Tmac turned me onto those 5 dollar enco collets and they work great. 

I don't turn many calls so it's a great way to do it cheaply.

Reactions: Like 1


----------



## Sprung (Dec 28, 2014)

I had trouble finding the item on Enco's site earlier - but I just found it. For the low price they sell it for, if it doesn't work out to make my own mandrel along the lines of what Henry has shown, it wouldn't be prohibitive for me to pick one up. Thanks!


----------



## TMAC (Dec 28, 2014)

Sprung said:


> I had trouble finding the item on Enco's site earlier - but I just found it. For the low price they sell it for, if it doesn't work out to make my own mandrel along the lines of what Henry has shown, it wouldn't be prohibitive for me to pick one up. Thanks!
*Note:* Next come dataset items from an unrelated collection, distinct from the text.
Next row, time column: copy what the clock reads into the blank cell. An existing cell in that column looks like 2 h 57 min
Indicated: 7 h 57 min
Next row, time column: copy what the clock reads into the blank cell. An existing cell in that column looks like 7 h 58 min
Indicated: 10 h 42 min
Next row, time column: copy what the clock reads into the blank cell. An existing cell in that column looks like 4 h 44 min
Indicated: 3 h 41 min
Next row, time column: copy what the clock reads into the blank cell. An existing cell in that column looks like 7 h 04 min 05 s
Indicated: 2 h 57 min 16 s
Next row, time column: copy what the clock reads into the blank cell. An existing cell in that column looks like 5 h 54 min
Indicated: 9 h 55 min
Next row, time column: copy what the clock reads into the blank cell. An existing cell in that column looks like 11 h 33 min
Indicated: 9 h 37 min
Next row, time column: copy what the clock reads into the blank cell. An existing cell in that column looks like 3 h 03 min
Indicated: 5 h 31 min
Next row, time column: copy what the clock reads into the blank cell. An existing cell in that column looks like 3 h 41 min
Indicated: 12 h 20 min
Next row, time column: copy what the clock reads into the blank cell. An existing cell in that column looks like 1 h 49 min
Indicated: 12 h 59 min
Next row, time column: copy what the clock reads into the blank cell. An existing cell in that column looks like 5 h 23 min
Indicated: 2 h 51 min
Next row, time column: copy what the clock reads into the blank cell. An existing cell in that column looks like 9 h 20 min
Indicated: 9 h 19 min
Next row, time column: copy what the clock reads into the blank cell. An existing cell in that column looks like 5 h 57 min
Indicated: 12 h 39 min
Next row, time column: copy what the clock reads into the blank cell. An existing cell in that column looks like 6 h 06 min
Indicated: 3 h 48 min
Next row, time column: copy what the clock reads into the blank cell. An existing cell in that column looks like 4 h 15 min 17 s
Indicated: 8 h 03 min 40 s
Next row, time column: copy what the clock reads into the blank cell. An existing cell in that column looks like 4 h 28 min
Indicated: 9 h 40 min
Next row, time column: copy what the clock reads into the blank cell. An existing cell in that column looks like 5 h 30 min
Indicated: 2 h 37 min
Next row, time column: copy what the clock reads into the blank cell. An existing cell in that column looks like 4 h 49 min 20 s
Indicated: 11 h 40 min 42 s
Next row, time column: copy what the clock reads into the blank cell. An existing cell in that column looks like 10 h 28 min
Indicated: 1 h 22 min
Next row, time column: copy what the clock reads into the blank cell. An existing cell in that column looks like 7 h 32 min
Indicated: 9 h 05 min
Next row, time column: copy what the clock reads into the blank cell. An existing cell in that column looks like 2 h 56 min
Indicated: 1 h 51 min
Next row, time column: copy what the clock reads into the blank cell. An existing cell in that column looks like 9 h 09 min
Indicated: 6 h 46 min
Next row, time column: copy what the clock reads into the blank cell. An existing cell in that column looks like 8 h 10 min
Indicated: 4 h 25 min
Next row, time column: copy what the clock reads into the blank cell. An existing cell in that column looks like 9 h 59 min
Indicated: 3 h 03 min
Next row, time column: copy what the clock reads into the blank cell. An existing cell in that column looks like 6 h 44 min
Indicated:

I think you will like the little expanding arbors. You can leave the mouthpiece extending an inch or so beyond the end of the mandrel allowing you to properly finish the end and inside of the call. Also on the goose inserts from Echo, they sound really good but I think they require a 3/4" bore rather than 5/8" like the duck inserts. One more tip I would offer is when you turn the insert end down for your chosen band leave it just a little large. That way if it drys any as you are finishing the call it may shrink just enough so the band doesn't fit properly. Cut a couple of small grooves 1/16" deep where the band goes, sand the inside of the band to rough it a little and use some Gorilla epoxy. The grooves give the epoxy a good hold and it dries clear and sets in a few minutes. If you need to sand the insert end down after finishing to get band to properly fit it's easy to put back on mandrel and sand for good snug press on fit. It's easy so have fun with it. Be careful though because it is ADDICTIVE.

Reactions: Thank You! 1


----------